ふてぶてしい態度の猫を

忙しいので今日も仕事。しかし日曜日なので家の掃除などを済ませてから出かけた。
あと数歩でクロちゃん家という所でミケにゃんがこちらを確認し、タタッと駆け寄ってくる。その後をキジトラが続く。
辺りに飼い主や人がいないのを確認し、こそこそと昨日の残りのキャットフードを取り出して、道端に一つまみずつ置いてやる。そしてすばやくその場を歩き去った。
少し離れたところまで歩くと、後は歩きながら何度も振り返って確認してみる。ミケにゃんの分は少なめだったからか、キジトラの方に顔を寄せて食べるミケにゃん。もう少し置いてやればよかったと思いながら、どんどんと歩いて離れた。夜に会えるといいけなと思う。

夜。ミケにゃんと仔猫達が飛び出してきた。仔猫はキジトラとちび黒の2匹だけで、茶トラがいない。よく寝る茶トラは今も夢の中なのかも。
3匹にキャットフードを貢いで、一通り撫でてから小走りにクロちゃんが待っていてくれる場所へ。
しかし、クロちゃんは姿を現さなかった。いつもより2時間近く早いからか。後からまた来てみることにして一度家に帰った。

クロちゃんと会う時間帯となったので、いつも待っていてくれる場所へ行ってみると、「に"ゃ"、あ"っあ"っ」と鳴く声がした後に、クロちゃんが登場。
いつもキャットフードを食べたり撫でられたりしている場所へと鳴きながら移動し、尻尾をピンと立ててこちらを振り返り「にゃあん」「にゃん」と鳴いている。
目の前にキャットフードを置いても、いつものようにすぐには食べないクロちゃん。

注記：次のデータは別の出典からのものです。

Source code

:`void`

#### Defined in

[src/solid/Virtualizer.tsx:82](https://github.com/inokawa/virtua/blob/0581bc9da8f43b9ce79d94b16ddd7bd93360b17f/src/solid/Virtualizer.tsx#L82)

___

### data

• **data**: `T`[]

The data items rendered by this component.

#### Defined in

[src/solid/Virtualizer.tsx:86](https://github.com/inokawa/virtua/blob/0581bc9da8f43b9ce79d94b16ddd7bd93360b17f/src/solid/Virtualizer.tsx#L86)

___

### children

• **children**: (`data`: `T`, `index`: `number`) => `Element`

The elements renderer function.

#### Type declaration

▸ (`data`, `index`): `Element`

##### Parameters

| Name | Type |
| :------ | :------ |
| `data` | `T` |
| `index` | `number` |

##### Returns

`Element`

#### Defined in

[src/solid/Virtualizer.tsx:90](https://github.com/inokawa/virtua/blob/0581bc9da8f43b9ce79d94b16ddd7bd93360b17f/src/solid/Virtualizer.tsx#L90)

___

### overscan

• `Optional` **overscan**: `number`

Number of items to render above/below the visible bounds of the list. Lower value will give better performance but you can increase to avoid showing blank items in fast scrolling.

2、3度ほど撫でられた後で容器に顔を近づけ「カリカリ」と食べ始めたのだが、何故か今日は少しすると顔を上げて食べるのを止めてしまった。
どうもお腹いっぱいになったらしいので、どこかで食べ物をも貰えたのかも。

今日も無理に抱き上げて膝に乗せ、顔をくりくりと撫でて「クロちゃん」「寒いね」と話しかけてみる。
しばらく眠そうな目をしておとなしく撫でられていたけれど、長くは付き合ってくれない。ごぞごそと動いたかと思うと、ぴょんと飛んで腕の中から逃れていった。残念。
一緒にいる時間帯だけでもあったかくして過ごせたらいいのにと思うが、あまりこちらの勝手を押しつけられるもは嫌だろう。

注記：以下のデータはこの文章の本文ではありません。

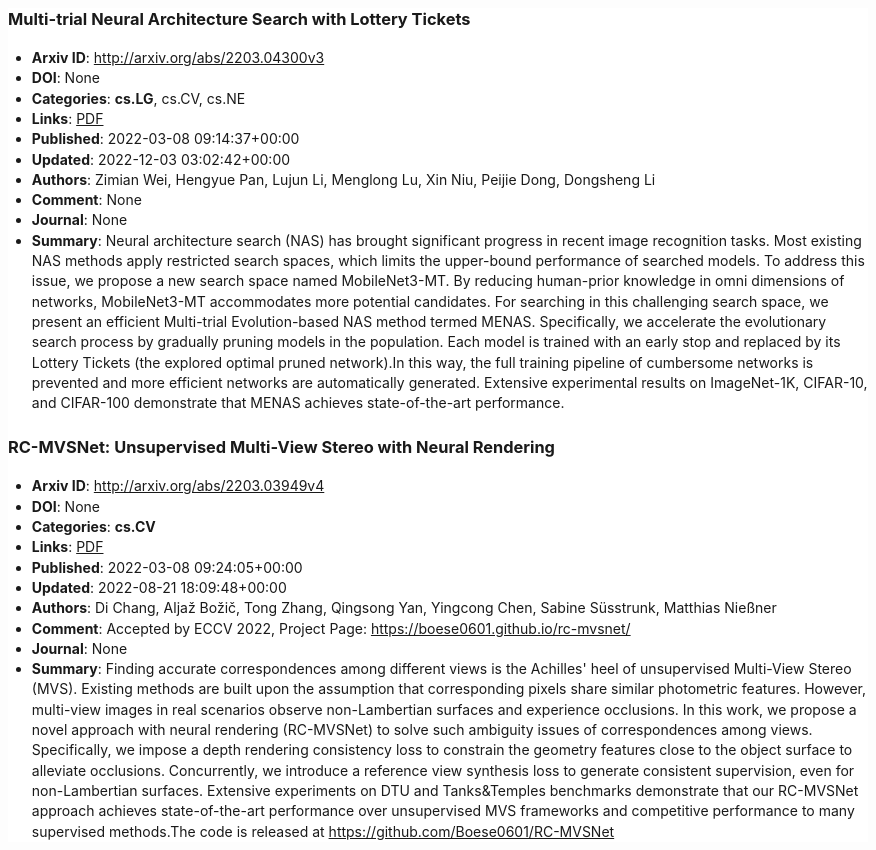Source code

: 

### Multi-trial Neural Architecture Search with Lottery Tickets
- **Arxiv ID**: http://arxiv.org/abs/2203.04300v3
- **DOI**: None
- **Categories**: **cs.LG**, cs.CV, cs.NE
- **Links**: [PDF](http://arxiv.org/pdf/2203.04300v3)
- **Published**: 2022-03-08 09:14:37+00:00
- **Updated**: 2022-12-03 03:02:42+00:00
- **Authors**: Zimian Wei, Hengyue Pan, Lujun Li, Menglong Lu, Xin Niu, Peijie Dong, Dongsheng Li
- **Comment**: None
- **Journal**: None
- **Summary**: Neural architecture search (NAS) has brought significant progress in recent image recognition tasks. Most existing NAS methods apply restricted search spaces, which limits the upper-bound performance of searched models. To address this issue, we propose a new search space named MobileNet3-MT. By reducing human-prior knowledge in omni dimensions of networks, MobileNet3-MT accommodates more potential candidates. For searching in this challenging search space, we present an efficient Multi-trial Evolution-based NAS method termed MENAS. Specifically, we accelerate the evolutionary search process by gradually pruning models in the population. Each model is trained with an early stop and replaced by its Lottery Tickets (the explored optimal pruned network).In this way, the full training pipeline of cumbersome networks is prevented and more efficient networks are automatically generated. Extensive experimental results on ImageNet-1K, CIFAR-10, and CIFAR-100 demonstrate that MENAS achieves state-of-the-art performance.



### RC-MVSNet: Unsupervised Multi-View Stereo with Neural Rendering
- **Arxiv ID**: http://arxiv.org/abs/2203.03949v4
- **DOI**: None
- **Categories**: **cs.CV**
- **Links**: [PDF](http://arxiv.org/pdf/2203.03949v4)
- **Published**: 2022-03-08 09:24:05+00:00
- **Updated**: 2022-08-21 18:09:48+00:00
- **Authors**: Di Chang, Aljaž Božič, Tong Zhang, Qingsong Yan, Yingcong Chen, Sabine Süsstrunk, Matthias Nießner
- **Comment**: Accepted by ECCV 2022, Project Page:
  https://boese0601.github.io/rc-mvsnet/
- **Journal**: None
- **Summary**: Finding accurate correspondences among different views is the Achilles' heel of unsupervised Multi-View Stereo (MVS). Existing methods are built upon the assumption that corresponding pixels share similar photometric features. However, multi-view images in real scenarios observe non-Lambertian surfaces and experience occlusions. In this work, we propose a novel approach with neural rendering (RC-MVSNet) to solve such ambiguity issues of correspondences among views. Specifically, we impose a depth rendering consistency loss to constrain the geometry features close to the object surface to alleviate occlusions. Concurrently, we introduce a reference view synthesis loss to generate consistent supervision, even for non-Lambertian surfaces. Extensive experiments on DTU and Tanks\&Temples benchmarks demonstrate that our RC-MVSNet approach achieves state-of-the-art performance over unsupervised MVS frameworks and competitive performance to many supervised methods.The code is released at https://github.com/Boese0601/RC-MVSNet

膝から降りた後も撫でていたのだが、少しするとクロちゃんが落ち着かなくなった。駐車車両の下側を見つめ、なにやら緊張している様子。
またしてもおやじ猫がいるのかもと近づいていくと、見覚えのある猫の姿が現れた。肝の据わった猫で人間が近づくくらいではまったく動じない。こちらの様子を伺いながらちんまり座っているのだった。
ある程度の距離があれば大丈夫と知っていて、かなり近くまで行かなければその場所から移動するようなことはしないその堂々とした態度は、この辺のボスだからか。

しかし、クロちゃんが落ち着かないのではこちらも落ち着かないので、ふてぶてしい態度の猫を追い払うためしばらく後をついて歩いた。
距離を縮めると少し移動するのについて歩いていると、人が入れない建物と建物の隙間へと入り、1メートルちょっとの場所にある発泡スチロールの容器に溜まった水を、ビチャビチャと音を立てながら飲み始めた。
まるで、ちょっと散歩していてノドが乾いたから水を飲んでるといった様子。人に追われているという恐怖や焦りやが微塵もなく、じつに悠然としている。人間は隙間に入れないとよくわかってるみたいだ。
さて、後をついていくことができなくなったので、声でもかけてみるかと「水を飲んでる」「あっちへ行ってくれない」と言ってみた。少し驚いた様子で振り返って見たが、ゆったりとした動きでさらに奥へと歩いて行った。

とりあえず行ってしまったので、緊張しまくっているクロちゃんの所へ戻って行くと、いつも撫でている場所へと移動した。さっきまで猫が居た辺りを見たり、去っていった辺りを見たりとまるで落ち着かない様子なので、まったりと撫でられてはくれない。
さてどうしたものかと思いつつしばらく撫でていたのだが、今日はこれで帰ろうと立ち上がり「ばいば」と手を振って見せた。と、クロちゃんはスタスタと行ってしまおうとしている。その後姿を見つめながら、「ばいばい」と言って手を振るのが別れの合図だと理解したんだと感心した。